CSE 303: Autumn 2006, Assignment 2

Due: Monday 16 October 2006, 2:00pm

Updates

Thursday, October 12: Changed the "Advice and Hints" section to make it more clear what to do with the two image directories.

Assignment Goal

This is an individual assignment in which you will debug a bash script and write a bash script. Problem 2 is more difficult than problem 1.

1. Debug a Bash Script

Get mycat2buggy.sh from the course website. It is a buggy solution to the extra-credit from Assignment 1. Make mycat2.sh by fixing mycat2buggy.sh.

Do not make large changes to the file; try to change as little as possible.
There are 7–8 bugs (depending how you count) that can be fixed by changing, adding, or deleting a total of 16 characters.
Recall mycat2.sh should cat its third-through-last arguments, sending stdout to its first argument and stderr to its second argument (exiting if there are fewer than three arguments or one of the first two arguments is an existing file). If the arguments have repeats (i.e., multiple arguments are the same string), it should cat each file only once.

2. Write a Bash Script

Write a shell script, described below, which creates a web pages containing the original and modified images from another web page.

Motivation

You have joined a research team at UW that is developing face recognition algorithms. A publication deadline is coming up, and the graduate student you are working with needs images as test cases for the system. She has asked you to help her locate them. But there is a problem: the algorithm relies on the ability to detect edges in images, and this research team does not have access to a sophisticated edge detector. The graduate student wants you to collect images from the web and create a new web page that shows each image alongside an edge-detected version of the image. She will look through what you produce in order to find examples that are likely to succeed or likely to fail.

Approximate Size

The sample solution is 82 lines, including 30 lines that are blank or have only a comment, and another 51 lines that process command-line arguments. The sample is verbose. You should not need significantly more than this to do this assignment.

Specification

Write a script called processImages.sh that does the following.

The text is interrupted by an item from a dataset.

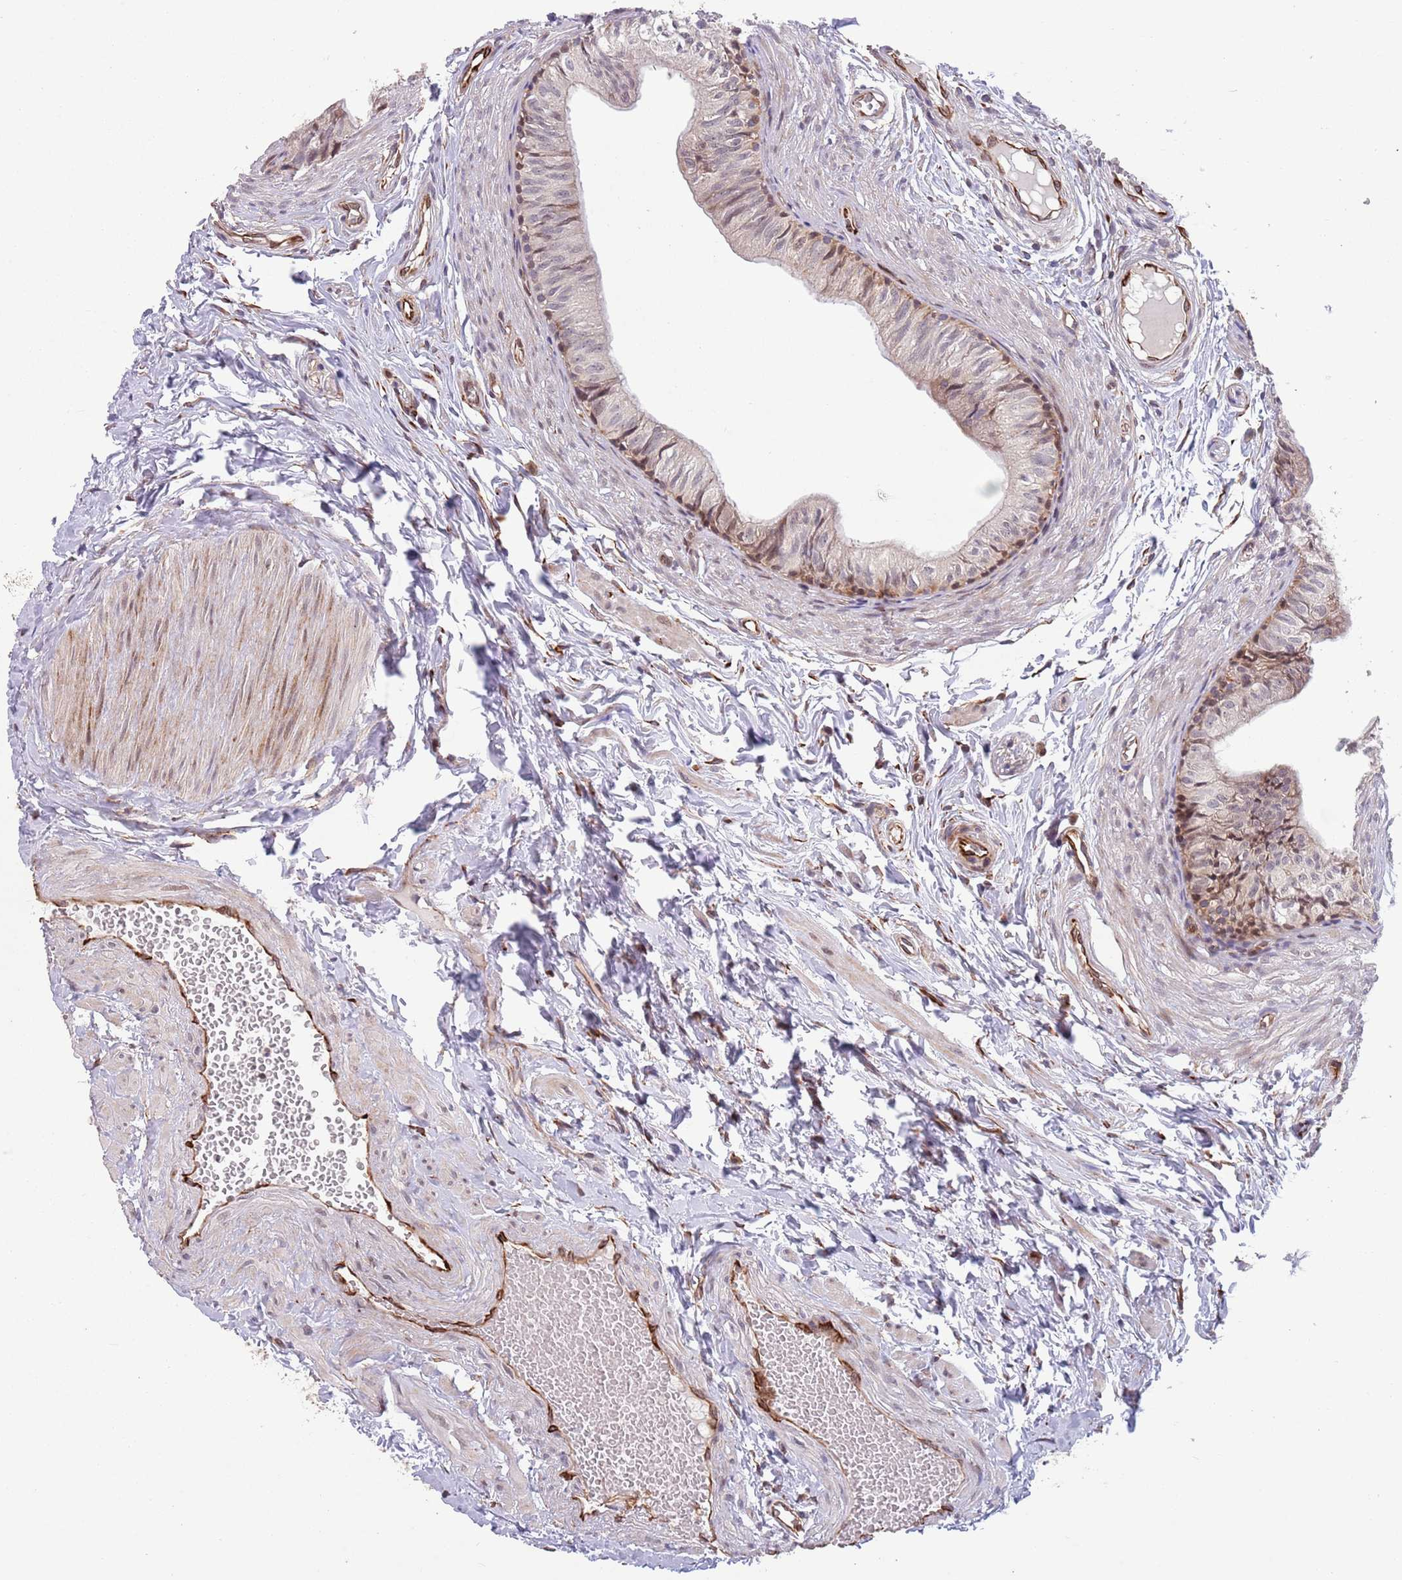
{"staining": {"intensity": "weak", "quantity": "25%-75%", "location": "cytoplasmic/membranous,nuclear"}, "tissue": "epididymis", "cell_type": "Glandular cells", "image_type": "normal", "snomed": [{"axis": "morphology", "description": "Normal tissue, NOS"}, {"axis": "topography", "description": "Epididymis"}], "caption": "Protein expression analysis of unremarkable epididymis displays weak cytoplasmic/membranous,nuclear positivity in approximately 25%-75% of glandular cells. (IHC, brightfield microscopy, high magnification).", "gene": "CHD9", "patient": {"sex": "male", "age": 37}}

Takes two arguments. The first is a URL for a web page with images. The second is a name for a new subdirectory. If the script is not given exactly two arguments, exit with an appropriate error message and a return code of 1. If the first argument is a not downloadable URL, exit with an appropriate error message and a return code of 2. If the second argument exists, ask the user before overwriting it. All error messages should be output on stderr.
Creates a new directory (named the second argument) and put all new files in that directory.
Downloads all images in the given web page (the first argument) that can be found in other URLs. Each line of the web page may have multiple image URLs, but you only need to get one of them in this case (it does not matter which one). You may also assume that each image URL has the following properties:
- It begins with "http://"
- It ends with ".jpg"
- It is surrounded by double-quotes.
Create a file index.html inside the new directory that is an HTML file (see separate documentation for a description of HTML and sample output) containing each downloaded pictures next to an edge-detected version of that picture.
Includes a link to the original URL at the top of the web page you output.
You may use other “temporary” files (and probably will use at least two), but delete them
before your script completes. (Note that while debugging it’s helpful not to delete them.)

Advice and Hints

Here is a detailed description of the sample solution, which uses some tricks. On attu, you can use firefox to view HTML. (Use Ctrl-o to open a local file, or supply the file name as a command line argument.)

First, check the number of command-line arguments as usual, using appropriate file-test operators.
Then check that the url is accessible. Use the command wget with the option --spider to do this. The output of this command is ugly, so redirect both stdout and stderr to /dev/null to get rid of it. (You may not want to redirect output while testing.) You can detect whether or not wget was successful by checking its return code. (See the man page on wget for more information on this useful tool.)
Then check to see if the second argument exists and is writable. If it is, Ask the if she wants to overwrite it. Do this in the following way:
- Print a prompt string that explains the situation and asks the user to enter "y" to overwrite the file or "n" to exit.
- Use the read command to get user input. (The -n option is handy for limiting the response to a single character.)
- Test that the response is "y", and if so, exit.
Then create the new directory and cd into it.
Then download the web page to a temporary file. Use wget with the -O (capital O) option to specify the file name, and don't forget to redirect output to /dev/null!
Then create two new directories, one for the original images and and one for the edge-detected versions, and change into the directory for the original versions.
Then use grep and sed to make another temporary file.
- First, get all lines that have image URLs in them.
- Then for all these lines, use sed to "match the whole line" but replace the part before the URL with wget, the URL with itself, and the part after the URL with nothing .
- Save the results in a temporary file.
Then check to see if this temporary file is empty, and if so, exit. This makes it easier to avoid problems later if no images are downloaded.
Then download the images by using source on the temporary file. Again, redirect output to /dev/null.
Then use a for loop on the images in the current directory to generate edge-detected versions of each image. Use the convert command with the option -edge 1. The output file should have the same name as the original image, but should be stored in the second directory you created earlier.
Then use echo to produce the "beginning stuff" for index.html.
Then use another for loop to output HTML tags into index.html that show the original image followed by the edge-detected image.
Then use echo to produce the "ending stuff" for index.html.
Finally, remove any temporary files you made. (Don't delete the image files!)

You can check your output on this web page, which should output this.

Be Careful: As programmers, you have the ability to write buggy programs that harm others. For example, if you write an infinite loop that constantly downloads files from the above web page, you (and possibly your instructor) could get in trouble. Please be careful!

3. Extra Credit

Remember the course policy on extra credit. You may do either or both of the following problems.

Our script misses a lot of images on many web pages. For example, any image that has a relative URL (one that does not begin with "http://") will be missed by our program. Make processImagesRelative.sh, which is like processImages.sh but handles relative URLs.
In the readme.txt file associated with this assignment, explain why it was important for you to put a link to the original web page that the images came from. Hint: This is not a technical question.

Assessment

Your solutions should be

Correct shell scripts that run on attu.cs.washington.edu
In good style, including indentation and line breaks
Of reasonable size

Turn-in instructions

Use the standard turn-in instructiond described here. Your directory should contain the files mycat2.sh, and processImages.sh. If you do the extra credit, you should also turn in processImagesRelative.sh and/or readme.txt.